Selain itu di Qom terdapat masjid yang dipercaya tempat Imam Mahdi akan turun ke bumi kelak. Masjid Imam Zaman, Jamkaran, terletak di sebuah kawasan pinggiran kota Qum. Masjid ini memiliki nilai mistis lebih tinggi dibanding masjid-masjid lainnya di Iran karena dipercaya didirikan berdasarkan petunjuk langsung dari Imam Mahdi, imam ke-12 atau imam terakhir kaum Syiah yang dipercaya kini sedang gaib dan akan muncul di akhir zaman sebagai juru penyelamat umat manusia.

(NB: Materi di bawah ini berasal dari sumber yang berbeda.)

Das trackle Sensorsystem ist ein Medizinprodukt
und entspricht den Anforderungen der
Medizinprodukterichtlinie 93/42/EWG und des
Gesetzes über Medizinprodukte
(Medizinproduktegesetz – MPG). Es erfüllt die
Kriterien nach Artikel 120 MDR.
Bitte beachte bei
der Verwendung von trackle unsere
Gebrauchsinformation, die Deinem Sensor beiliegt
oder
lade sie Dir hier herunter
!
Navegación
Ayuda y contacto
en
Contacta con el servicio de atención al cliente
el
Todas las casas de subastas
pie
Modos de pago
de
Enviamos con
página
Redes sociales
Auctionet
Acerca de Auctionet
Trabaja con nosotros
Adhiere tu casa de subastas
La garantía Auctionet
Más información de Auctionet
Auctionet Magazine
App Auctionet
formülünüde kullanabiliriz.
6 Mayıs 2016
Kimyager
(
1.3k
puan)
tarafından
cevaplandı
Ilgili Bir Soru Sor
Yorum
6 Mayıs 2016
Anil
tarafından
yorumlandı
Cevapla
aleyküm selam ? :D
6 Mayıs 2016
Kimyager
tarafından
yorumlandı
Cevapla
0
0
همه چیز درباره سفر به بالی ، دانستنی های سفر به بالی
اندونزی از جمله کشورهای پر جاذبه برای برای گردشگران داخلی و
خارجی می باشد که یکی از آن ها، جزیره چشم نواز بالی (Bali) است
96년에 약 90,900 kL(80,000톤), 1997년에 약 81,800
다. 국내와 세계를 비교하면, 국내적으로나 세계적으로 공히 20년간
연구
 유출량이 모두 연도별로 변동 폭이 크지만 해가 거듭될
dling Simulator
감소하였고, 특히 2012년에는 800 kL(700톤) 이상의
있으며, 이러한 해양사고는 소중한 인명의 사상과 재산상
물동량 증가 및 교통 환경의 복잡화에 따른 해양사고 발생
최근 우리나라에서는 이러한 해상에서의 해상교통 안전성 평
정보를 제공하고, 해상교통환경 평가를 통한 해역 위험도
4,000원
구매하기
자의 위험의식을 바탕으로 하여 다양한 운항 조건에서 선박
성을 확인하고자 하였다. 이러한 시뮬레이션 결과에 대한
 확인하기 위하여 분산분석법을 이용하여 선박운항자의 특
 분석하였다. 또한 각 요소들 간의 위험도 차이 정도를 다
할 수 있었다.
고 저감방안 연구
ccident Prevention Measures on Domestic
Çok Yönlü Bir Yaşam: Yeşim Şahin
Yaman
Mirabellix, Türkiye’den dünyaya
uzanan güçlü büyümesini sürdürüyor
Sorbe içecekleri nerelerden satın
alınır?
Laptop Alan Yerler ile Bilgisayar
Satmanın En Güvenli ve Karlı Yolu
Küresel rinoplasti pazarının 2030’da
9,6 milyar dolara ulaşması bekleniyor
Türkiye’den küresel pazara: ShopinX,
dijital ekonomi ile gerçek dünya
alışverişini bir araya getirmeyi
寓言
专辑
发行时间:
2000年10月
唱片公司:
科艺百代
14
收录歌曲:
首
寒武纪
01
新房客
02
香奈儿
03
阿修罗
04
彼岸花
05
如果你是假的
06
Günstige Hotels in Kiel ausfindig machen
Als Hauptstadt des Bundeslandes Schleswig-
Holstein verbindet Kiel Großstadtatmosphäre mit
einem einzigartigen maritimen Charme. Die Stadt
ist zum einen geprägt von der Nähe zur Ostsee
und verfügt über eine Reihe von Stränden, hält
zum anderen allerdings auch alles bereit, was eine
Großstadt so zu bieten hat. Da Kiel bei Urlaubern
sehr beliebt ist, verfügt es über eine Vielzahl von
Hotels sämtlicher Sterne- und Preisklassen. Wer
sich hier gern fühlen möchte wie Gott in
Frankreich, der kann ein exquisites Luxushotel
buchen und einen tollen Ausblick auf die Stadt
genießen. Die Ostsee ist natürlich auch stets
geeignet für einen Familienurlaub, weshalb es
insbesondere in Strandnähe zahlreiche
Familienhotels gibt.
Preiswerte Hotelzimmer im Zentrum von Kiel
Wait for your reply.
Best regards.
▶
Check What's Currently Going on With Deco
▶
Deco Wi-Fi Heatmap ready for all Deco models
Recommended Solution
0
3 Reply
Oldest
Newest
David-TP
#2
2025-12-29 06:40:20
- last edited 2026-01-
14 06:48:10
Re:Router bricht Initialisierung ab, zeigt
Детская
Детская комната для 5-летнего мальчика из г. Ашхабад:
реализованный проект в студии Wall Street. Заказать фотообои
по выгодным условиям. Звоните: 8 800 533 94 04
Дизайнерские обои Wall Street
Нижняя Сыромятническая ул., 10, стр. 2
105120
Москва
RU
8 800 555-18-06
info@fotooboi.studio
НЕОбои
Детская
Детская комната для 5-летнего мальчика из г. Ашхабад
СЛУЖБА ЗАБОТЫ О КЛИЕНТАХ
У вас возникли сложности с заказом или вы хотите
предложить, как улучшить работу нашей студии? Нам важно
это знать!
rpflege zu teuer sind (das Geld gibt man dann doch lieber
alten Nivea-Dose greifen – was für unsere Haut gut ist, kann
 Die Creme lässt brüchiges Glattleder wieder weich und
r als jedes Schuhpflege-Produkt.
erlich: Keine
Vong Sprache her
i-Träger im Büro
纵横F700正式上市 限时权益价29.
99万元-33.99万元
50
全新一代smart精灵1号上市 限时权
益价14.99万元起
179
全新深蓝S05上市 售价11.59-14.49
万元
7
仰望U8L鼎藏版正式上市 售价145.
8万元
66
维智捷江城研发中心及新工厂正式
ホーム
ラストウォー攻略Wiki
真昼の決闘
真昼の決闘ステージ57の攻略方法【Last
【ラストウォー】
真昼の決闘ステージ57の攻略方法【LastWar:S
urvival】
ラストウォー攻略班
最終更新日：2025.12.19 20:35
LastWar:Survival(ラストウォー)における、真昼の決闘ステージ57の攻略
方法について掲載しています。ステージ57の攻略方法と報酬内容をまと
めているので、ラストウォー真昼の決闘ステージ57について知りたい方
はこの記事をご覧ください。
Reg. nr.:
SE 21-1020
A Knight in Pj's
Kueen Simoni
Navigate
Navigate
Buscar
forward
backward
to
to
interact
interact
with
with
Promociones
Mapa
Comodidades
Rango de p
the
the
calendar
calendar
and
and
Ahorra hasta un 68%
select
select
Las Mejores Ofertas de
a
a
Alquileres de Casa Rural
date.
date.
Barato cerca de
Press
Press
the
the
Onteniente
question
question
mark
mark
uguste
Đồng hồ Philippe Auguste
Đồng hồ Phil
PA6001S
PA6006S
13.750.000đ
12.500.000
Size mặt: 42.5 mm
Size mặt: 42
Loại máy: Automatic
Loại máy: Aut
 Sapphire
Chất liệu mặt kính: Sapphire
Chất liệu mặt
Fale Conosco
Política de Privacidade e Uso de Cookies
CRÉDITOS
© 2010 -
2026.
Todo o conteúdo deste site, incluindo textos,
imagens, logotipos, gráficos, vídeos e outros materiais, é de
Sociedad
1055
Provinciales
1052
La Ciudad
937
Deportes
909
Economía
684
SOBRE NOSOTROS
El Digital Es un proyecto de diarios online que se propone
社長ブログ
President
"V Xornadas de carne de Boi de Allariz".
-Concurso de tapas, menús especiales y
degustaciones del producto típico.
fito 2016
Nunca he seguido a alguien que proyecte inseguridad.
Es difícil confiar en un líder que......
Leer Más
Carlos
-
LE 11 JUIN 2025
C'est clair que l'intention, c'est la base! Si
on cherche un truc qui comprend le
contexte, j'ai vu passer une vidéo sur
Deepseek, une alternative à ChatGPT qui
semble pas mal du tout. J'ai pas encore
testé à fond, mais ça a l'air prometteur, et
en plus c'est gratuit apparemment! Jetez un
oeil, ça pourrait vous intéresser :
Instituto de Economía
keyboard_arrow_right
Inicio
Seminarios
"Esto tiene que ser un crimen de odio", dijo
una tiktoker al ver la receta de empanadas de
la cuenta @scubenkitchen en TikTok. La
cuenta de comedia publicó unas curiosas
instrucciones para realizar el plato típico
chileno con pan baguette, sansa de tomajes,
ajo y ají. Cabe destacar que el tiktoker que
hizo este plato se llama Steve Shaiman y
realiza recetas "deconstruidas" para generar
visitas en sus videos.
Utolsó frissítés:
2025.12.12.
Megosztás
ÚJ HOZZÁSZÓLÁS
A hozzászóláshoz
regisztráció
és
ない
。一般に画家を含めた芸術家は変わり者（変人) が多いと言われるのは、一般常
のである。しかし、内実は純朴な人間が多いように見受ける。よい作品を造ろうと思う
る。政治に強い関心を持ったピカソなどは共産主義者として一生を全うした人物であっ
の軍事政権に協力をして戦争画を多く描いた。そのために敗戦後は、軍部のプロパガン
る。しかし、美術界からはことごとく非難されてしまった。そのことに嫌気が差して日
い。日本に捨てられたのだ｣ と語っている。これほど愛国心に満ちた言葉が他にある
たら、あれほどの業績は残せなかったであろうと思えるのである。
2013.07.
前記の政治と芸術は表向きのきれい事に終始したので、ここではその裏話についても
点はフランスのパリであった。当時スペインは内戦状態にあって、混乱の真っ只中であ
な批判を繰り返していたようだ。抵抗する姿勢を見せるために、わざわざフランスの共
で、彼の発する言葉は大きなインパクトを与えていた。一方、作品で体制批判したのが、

Di masjid ini dianjurkan salat sunah empat rakaat, dua dengan niat tahiyatul masjid, lainnya dengan niat salat Imam Zaman. “Katanya, barangsiapa menunaikan salat di tempat ini pahalanya sama seperti salat di dalam Ka’bah,” kata Alireza, pemandu Tempo. Pada malam Nisfu Sya’ban atau setengah bulan menjelang bulan puasa, masjid dan area ini dipadati ribuan pelawat. Karena pertengahan bulan Sya’ban diyakini kaum Syiah sebagai hari lahir Imam Mahdi.

Di kawasan pinggiran Qom, juga terdapat rumah Mulla Sadra, filsuf besar abad ke-11 Hijriyah yang berhasil merekonstruksi dan mengembangluaskan aliran filsafat transendental. Rumah filsuf yang hidup di era dinasti Safavi direnovasi pada 1998 tanpa mengubah struktur awalnya. Rumah berupa bangunan batu bata warna cokelat dan menyerupai masjid atau musollah karena memiliki kubah. Pada kubahnya terdapat jendela-jendela kecil dengan kaca warna-warni untuk membiaskan cahaya matahari ke dalam ruangan. Dari jalan bebas hambatan masjid itu masih tampak melambaikan salam selamat datang dan selamat jalan, seolah-olah sang filsuf memberi salam dari Qom.